For over 25 years, Spanek's unique "Eiffel Tower"
design has given a distinctive flair to cooking by roasting poultry vertically in half the time . . .
As the patented heat-conducting frame comes in contact with the bird's interior, natural juices are
seared in, keeping the poultry uniformly moist and succulent on the inside, yet perfectly crisp on the
outside and all in less time than with conventional methods. The meat is flavored naturally by its
own juices, while fat drips out into the pan below. This liquid can then be degreased and used to
make gravies and sauces.
Preheat oven at 450 degrees for 15-20 minutes (this is not included as part of cooking time).
We recommend spraying roaster(s) lightly with non-stick spray for ease in cleaning after use.
Place poultry on rack (diagram 1). Press various poultry firmly down on roaster(s) so top ring
of roaster comes through neck cavity (diagram 2). and set in proper size roasting pan, allowing
2" around poultry for drippings ( i.e.: single chicken fits a 9" square/round roasting pan perfectly).
Don't use too big of a pan.
IMPORTANT -- Add liquid (broth, wine, water, fruit juice) to pan maintaining
at least 1/4" of liquid at all times during the cooking process. This will help eliminate splattering.
After washing your poultry with cold water, apply our Dry Seasoning of the World herb blends. Rub all
around inside and out.
Turkey - Yes, it fits in your oven! Simply cut off the tail 1" above tail of turkey creating a flat
surface. Push turkey down to a seat drop. Top ring should be exposed through the neck. Cut off
excess neck bone even with top ring. Halfway through cooking, cover legs and wings with foil. Poke
hole in top of foil to keep chimney effect of roaster. Foil protects skin as some ovens run hot.

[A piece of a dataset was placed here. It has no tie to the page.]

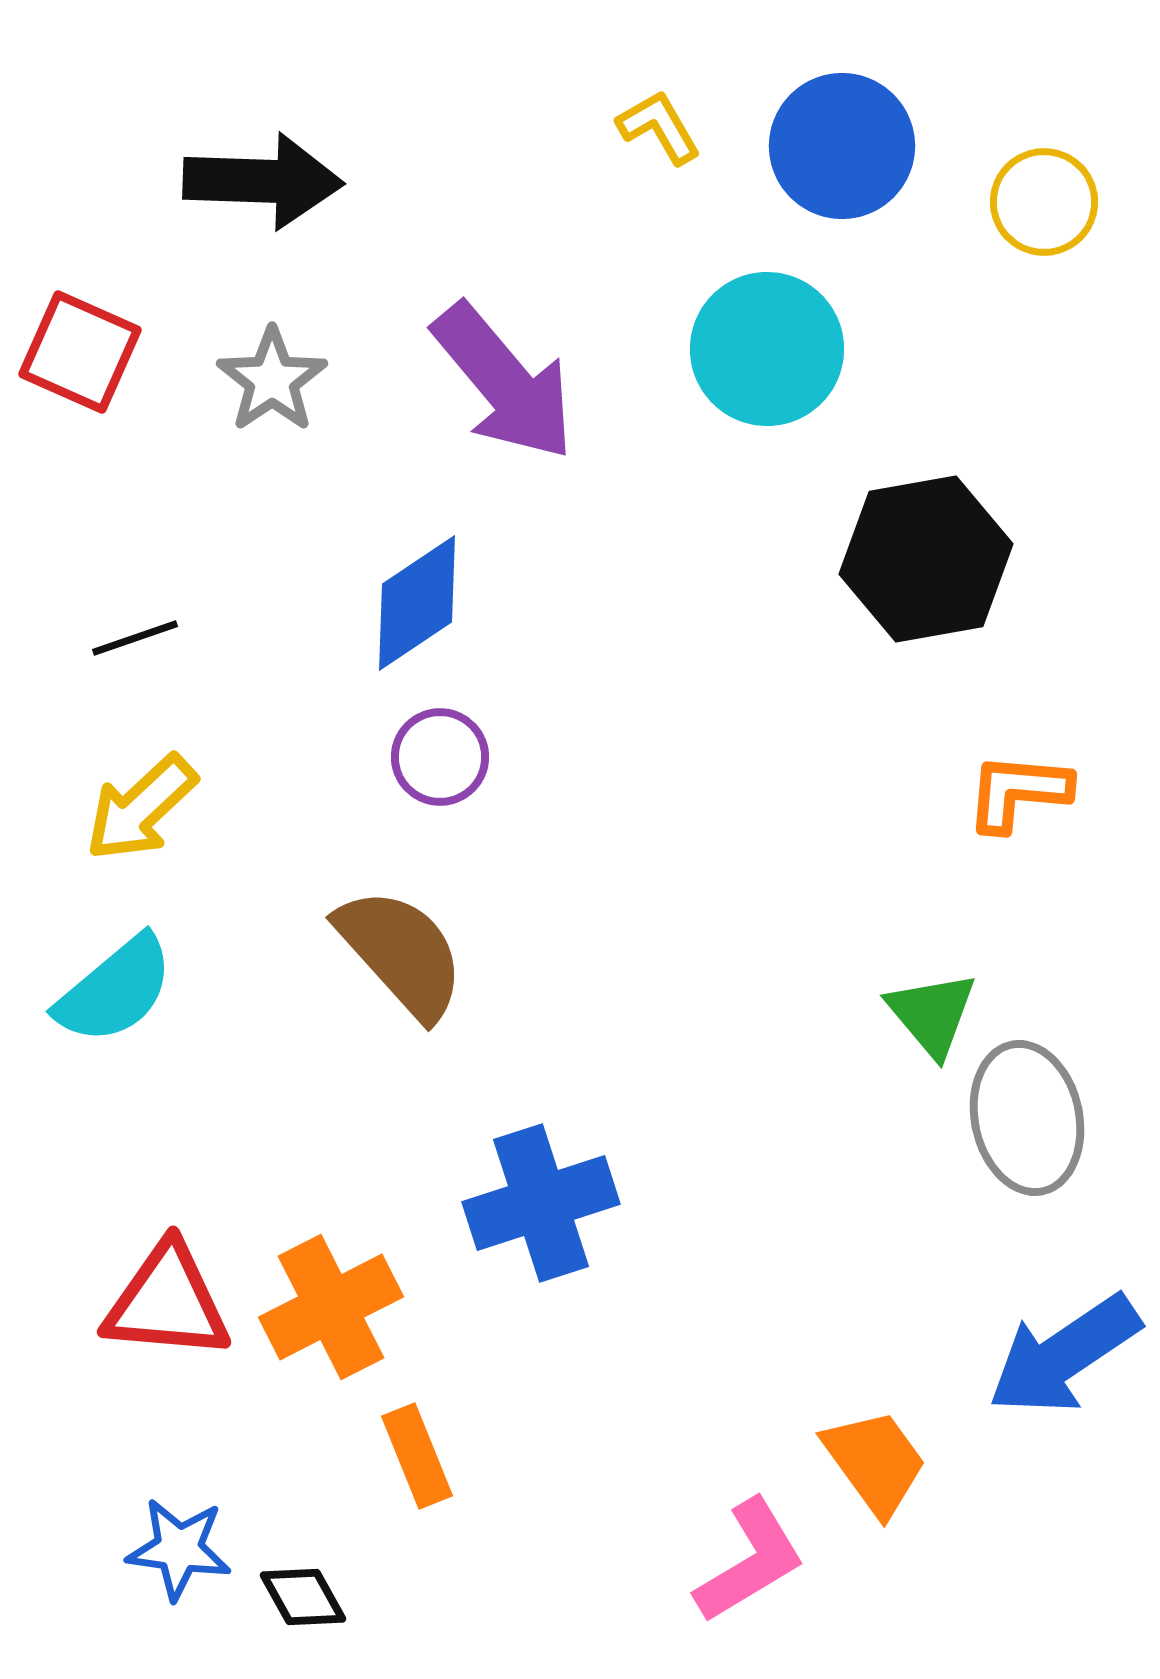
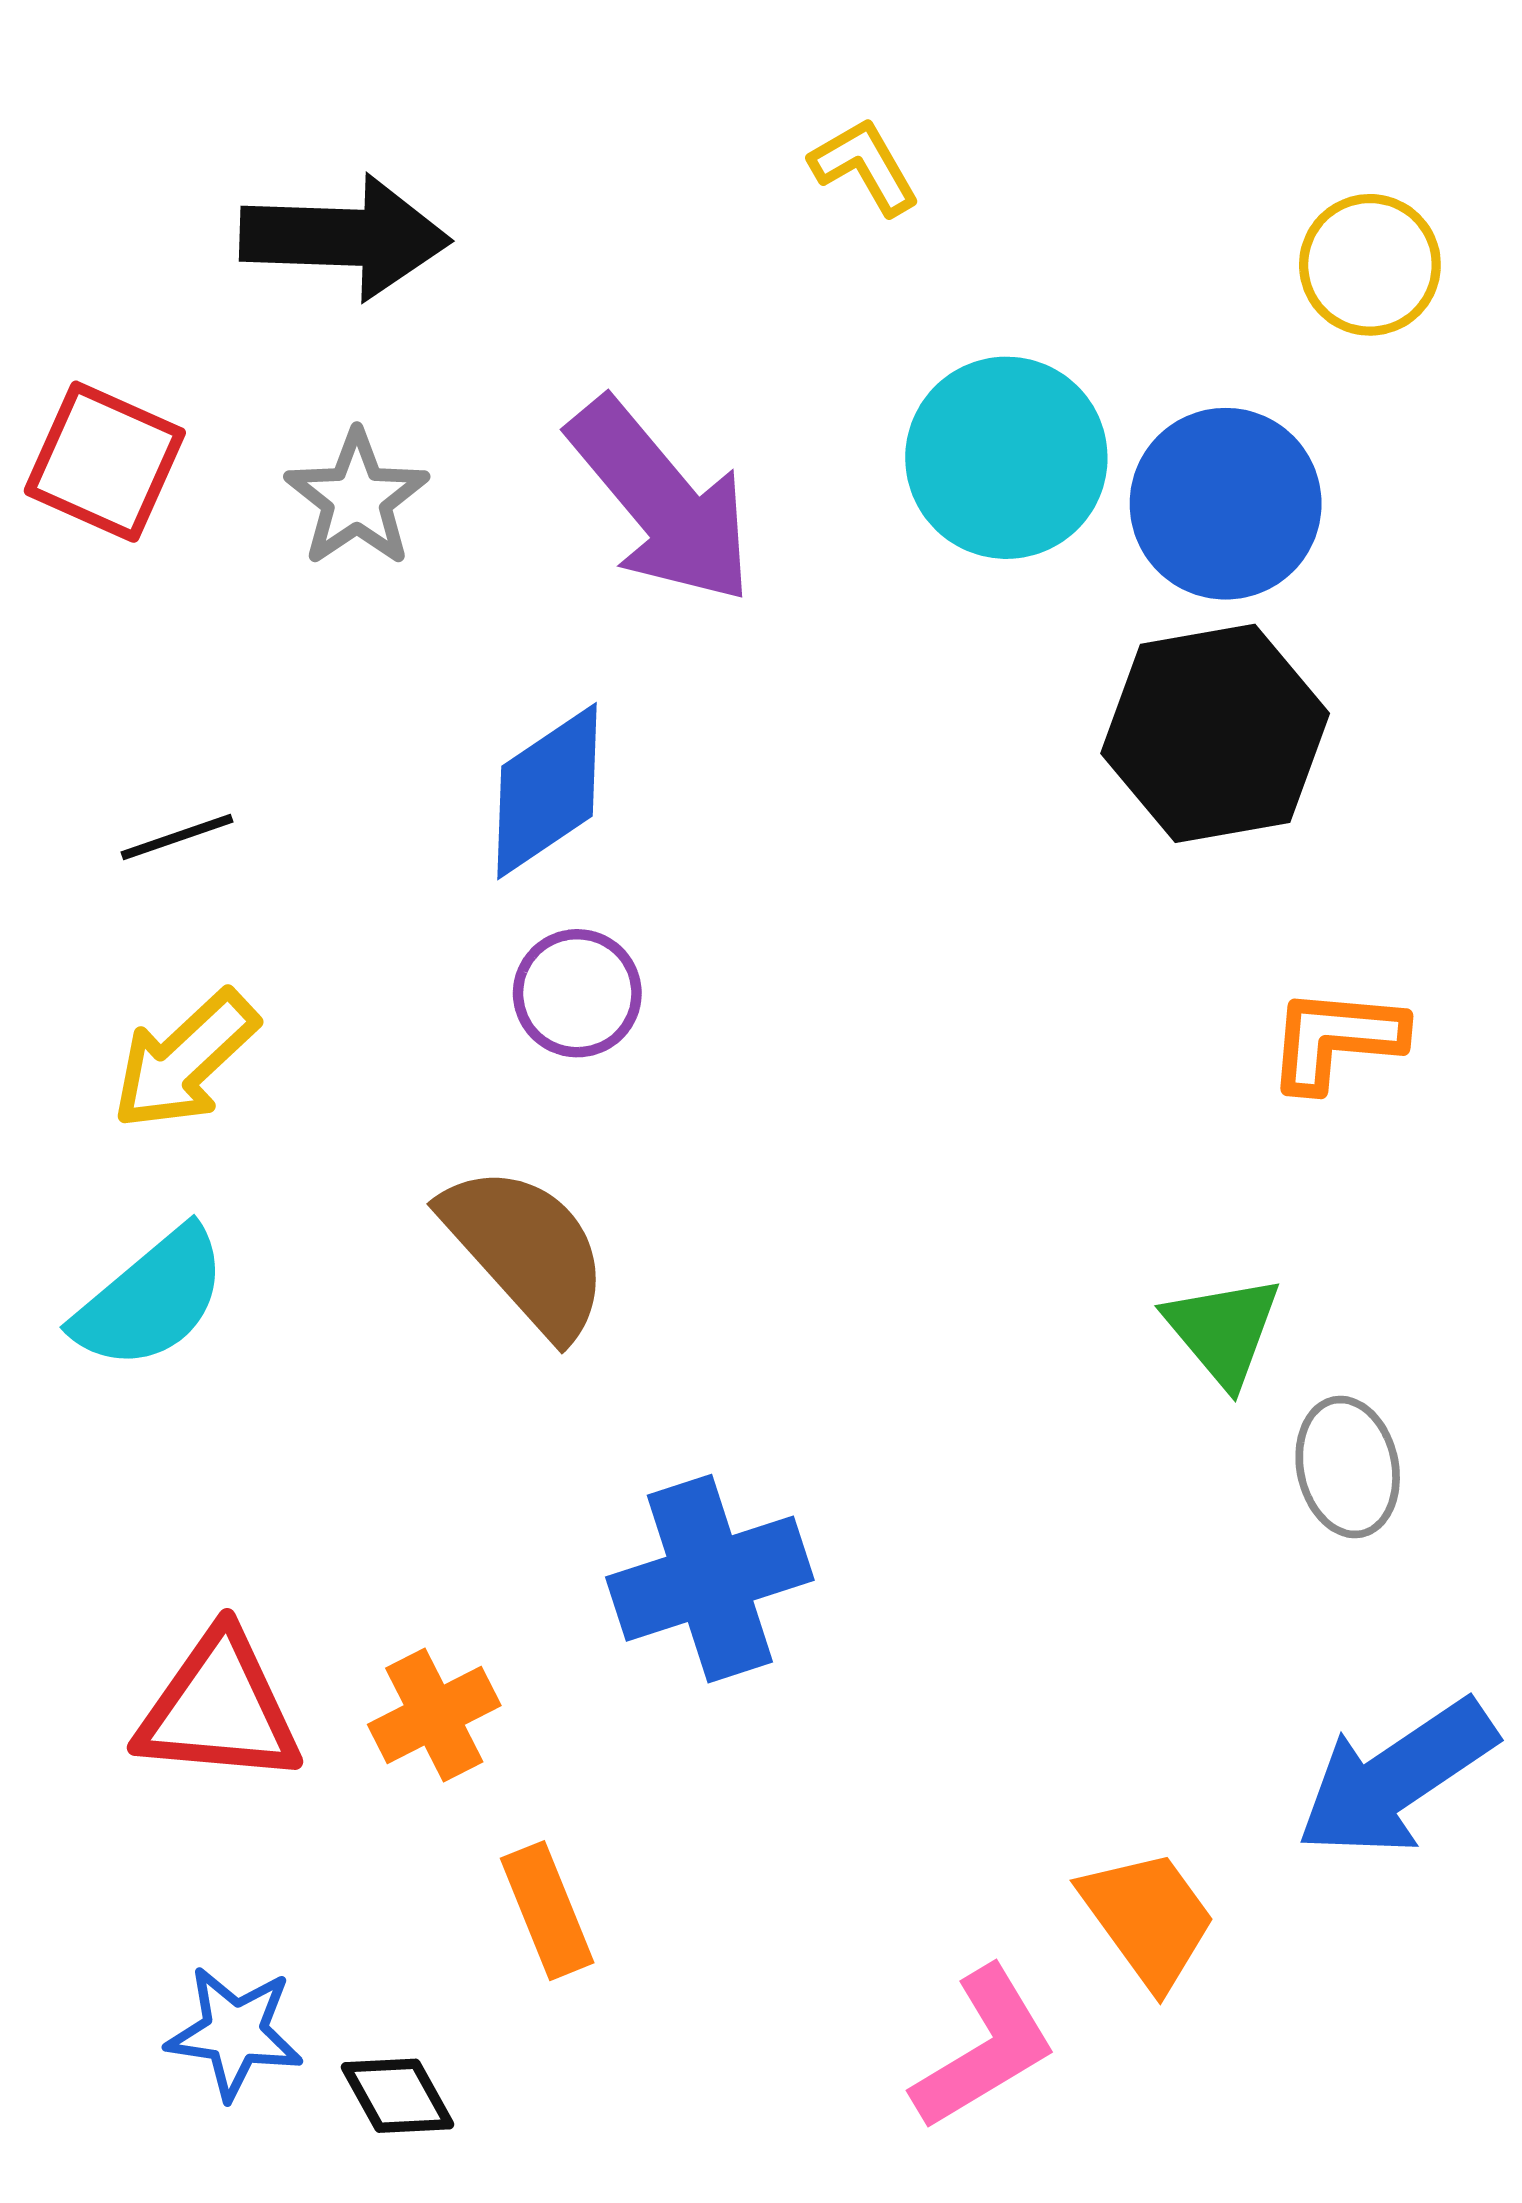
blue circle: (842, 146) -> (1226, 504), moved
gray ellipse: (1027, 1118) -> (1348, 1467), size x0.7
orange cross: (331, 1307) -> (434, 1715), size x0.7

Remove foil last 20 minutes of cooking. Stuffing can be added under top neck/breast area to nicely
round off your poultry.
Roast per chart in instructions booklet. Remember that searing time is incorporated into total
cooking time.
After poultry is cooked, slide fork under top of roaster to lift and transfer both rack and
poultry to serving platter to carve vertically.
Super method for your Holiday Turkey -- This cavity actually holds as much, if not more of your
favorite stuffing than the inside cavity and flavors it beautifully.
With the turkey on the roaster, use your fingertips to break the skin membrane and the neck
opening on each side of the breast. Work your fingers under the skin on both sides of the
breast and continue down to the thighs and legs. Be careful not to break the skin that is
attached to the center of the breastbone.
- - Stuffing Idea - -
Sauté 8 ounces sausage with 1/2 cups each diced celery and onion for about 8 minutes.
Add 1-teaspoon ground sage. Remove from heat.
Add 4 cups bread cubes and 3/4 cup chicken broth. Toss lightly and stuff under the breast.